┌─ Input for this task

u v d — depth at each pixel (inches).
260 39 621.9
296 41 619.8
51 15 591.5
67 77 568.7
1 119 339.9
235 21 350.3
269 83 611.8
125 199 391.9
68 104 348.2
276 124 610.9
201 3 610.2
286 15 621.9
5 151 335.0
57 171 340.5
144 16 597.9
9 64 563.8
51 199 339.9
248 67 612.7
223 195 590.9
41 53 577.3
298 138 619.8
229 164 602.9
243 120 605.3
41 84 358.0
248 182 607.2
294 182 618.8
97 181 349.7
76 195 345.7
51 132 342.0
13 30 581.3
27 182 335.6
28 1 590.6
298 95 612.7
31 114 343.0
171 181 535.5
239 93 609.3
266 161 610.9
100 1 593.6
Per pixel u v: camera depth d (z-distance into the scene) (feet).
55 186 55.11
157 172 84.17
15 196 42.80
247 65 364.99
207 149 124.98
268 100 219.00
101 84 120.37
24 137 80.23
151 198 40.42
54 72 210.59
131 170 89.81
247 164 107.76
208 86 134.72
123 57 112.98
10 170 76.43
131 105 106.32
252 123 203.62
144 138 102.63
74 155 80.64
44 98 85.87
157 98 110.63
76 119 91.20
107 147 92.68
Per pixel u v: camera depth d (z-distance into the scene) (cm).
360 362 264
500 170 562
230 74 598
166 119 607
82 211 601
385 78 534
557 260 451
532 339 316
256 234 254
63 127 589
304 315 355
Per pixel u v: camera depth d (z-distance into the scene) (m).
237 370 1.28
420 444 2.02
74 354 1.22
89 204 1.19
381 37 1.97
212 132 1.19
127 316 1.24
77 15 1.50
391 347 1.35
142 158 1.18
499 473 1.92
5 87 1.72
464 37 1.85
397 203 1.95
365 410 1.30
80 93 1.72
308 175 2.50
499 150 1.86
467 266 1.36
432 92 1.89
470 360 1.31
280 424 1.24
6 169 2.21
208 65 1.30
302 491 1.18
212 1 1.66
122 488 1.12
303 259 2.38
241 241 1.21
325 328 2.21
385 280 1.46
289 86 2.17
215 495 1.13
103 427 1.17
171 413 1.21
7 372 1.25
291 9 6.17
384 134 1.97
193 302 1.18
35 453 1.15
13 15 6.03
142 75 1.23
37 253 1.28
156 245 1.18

└─

Instructions for the task:
From the data above, copy out every line with the string "scene" in it.

Solution:
Per pixel u v: camera depth d (z-distance into the scene) (feet).
Per pixel u v: camera depth d (z-distance into the scene) (cm).
Per pixel u v: camera depth d (z-distance into the scene) (m).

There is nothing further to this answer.